Von der Würde des Alters und der Vollendung des Lebens (2)

„Alt werden und lebendig bleiben“, unter diesem Titel sind im Jahr 2021 einige Texte von Karl Rahner (1904-1984) im Matthias-Grünewald-Verlag veröffentlicht worden, in denen sich dieser große Theologe des 20. Jahrhunderts über das Altwerden des Menschen äußert. Die ersten beiden hier zitierten Texte stammen aus den zahlreichen Interviews, die anlässlich des 80. Geburtstages von Pater Rahner geführt wurden. Der dritte Text ist einer Predigt entnommen, die Rahner im Jahr 1974 gehalten hat, anlässlich des 70. Geburtstages eines befreundeten Pfarrers aus München.

                                                                                               Claus-Dieter Klais, Diakon

„Wie erleben Sie die Zeit des Alterns?“ (Frage des Interviewers)

Rahner: Es gibt natürlich sehr viele Leute, gerade heute, die löbliche und etwas herbeigezerrte Lobsprüche über das Alter machen. Es gibt auch ein beruhigtes Alter, ein reifes, ein abgeklärtes Alter, ein – vielleicht – schönes Alter, in dem man auf sein Leben zurückblickt. Aber es gibt eben auch ganz nüchtern das Alter, das immer näher dem Tod entgegengeht. Ein Alter, in dem man abgebaut wird. Ein Alter, in dem man da und dort, in dieser oder jener Hinsicht den Eindruck hat, auf das tote Geleise geschoben zu werden. Ein Alter, in dem man mühsam eben das Ende seines Lebens kommen sieht, mit diesem Alter, meine ich, muss ein Christ auch illusionslos, nüchtern fertigwerden, weil er eben eine Hoffnung, wie Paulus sagen würde, „gegen alle Hoffnung“ hat.

Der Gipfel eines Lebens

Interviewer: Wie sehen Sie – vom Gipfel Ihrer 80 Jahre aus – Ihr Leben in puncto Zukunft und Gott?
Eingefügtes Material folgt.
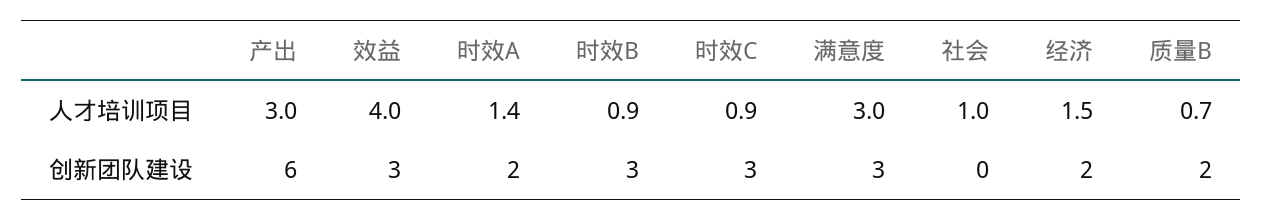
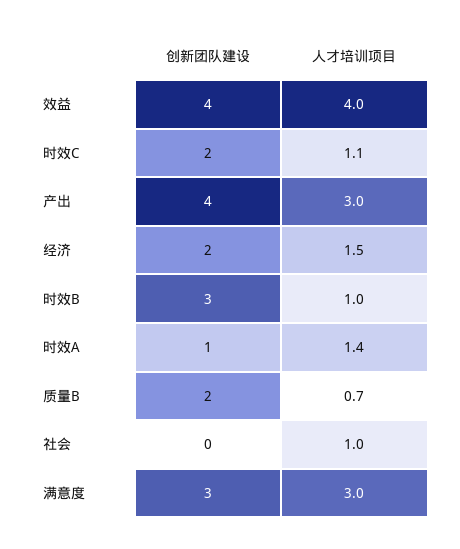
  {
    "产出": {
      "人才培训项目": 3,
-     "创新团队建设": 6
+     "创新团队建设": 4
    },
    "效益": {
      "人才培训项目": 4,
-     "创新团队建设": 3
+     "创新团队建设": 4
    },
    "时效A": {
      "人才培训项目": 1.4,
-     "创新团队建设": 2
+     "创新团队建设": 1
    },
    "时效B": {
-     "人才培训项目": 0.9,
+     "人才培训项目": 1,
      "创新团队建设": 3
    },
    "时效C": {
-     "人才培训项目": 0.9,
+     "人才培训项目": 1.1,
-     "创新团队建设": 3
+     "创新团队建设": 2
    },
    "满意度": {
      "人才培训项目": 3,
      "创新团队建设": 3
    },
    "社会": {
      "人才培训项目": 1,
      "创新团队建设": 0
    },
    "经济": {
      "人才培训项目": 1.5,
      "创新团队建设": 2
    },
    "质量B": {
      "人才培训项目": 0.7,
      "创新团队建设": 2
    }
  }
Rahner: Der wirkliche Gipfel meines Lebens kommt erst noch; ich meine jenen Abgrund des Geheimnisses Gottes, in den man sich hineinfallen lässt voller Vertrauen darauf, von seiner Liebe und seinem Erbarmen auf ewig angenommen zu werden.

Christlich gehen können

Ich bin alt geworden. Das ist auch eine Gnade, weil im Alter die Hoffnung des ewigen Lebens wächst, weil Du (gemeint: Gott) zunimmst, wenn wir abnehmen. Wie lange dauert es noch, bis es für immer Abend ist? Ich weiß es nicht. So mache ich weiter, solange noch Tag ist. Am Ende gehe ich mit leeren Händen fort, ich weiß es. Aber so ist es gut. Dann will ich auf den Gekreuzigten schauen. Und gehen. Was kommt, ist die selige Unbegreiflichkeit Gottes.